When you output the records, match them exactly and omit any picture they include.

== INPUT

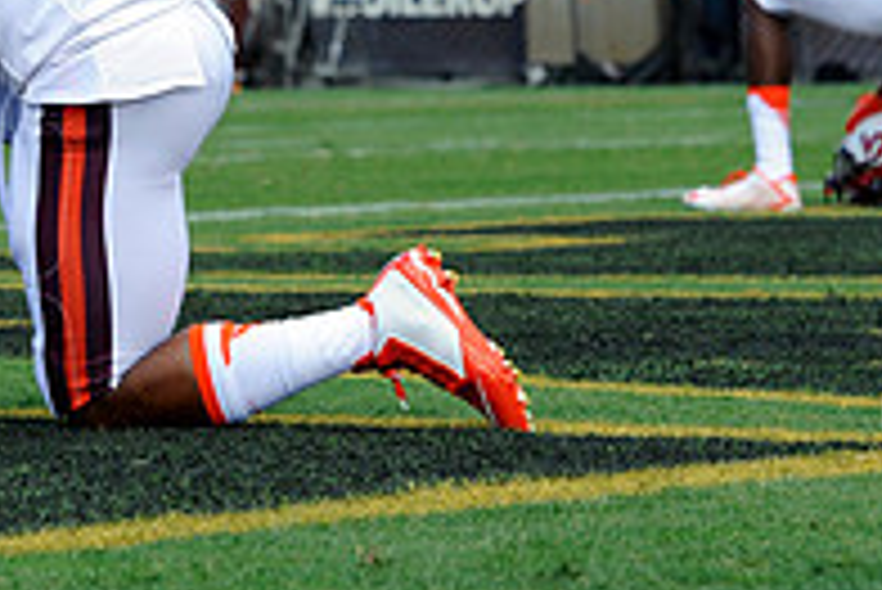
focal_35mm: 369
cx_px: 202
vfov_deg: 3.7
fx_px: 9047
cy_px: -97
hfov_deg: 5.6
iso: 800
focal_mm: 125
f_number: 6.3
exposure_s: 1/1250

====

> YOUR SOLUTION:
focal_35mm: 369
cx_px: 202
vfov_deg: 3.7
fx_px: 9047
cy_px: -97
hfov_deg: 5.6
iso: 800
focal_mm: 125
f_number: 6.3
exposure_s: 1/1250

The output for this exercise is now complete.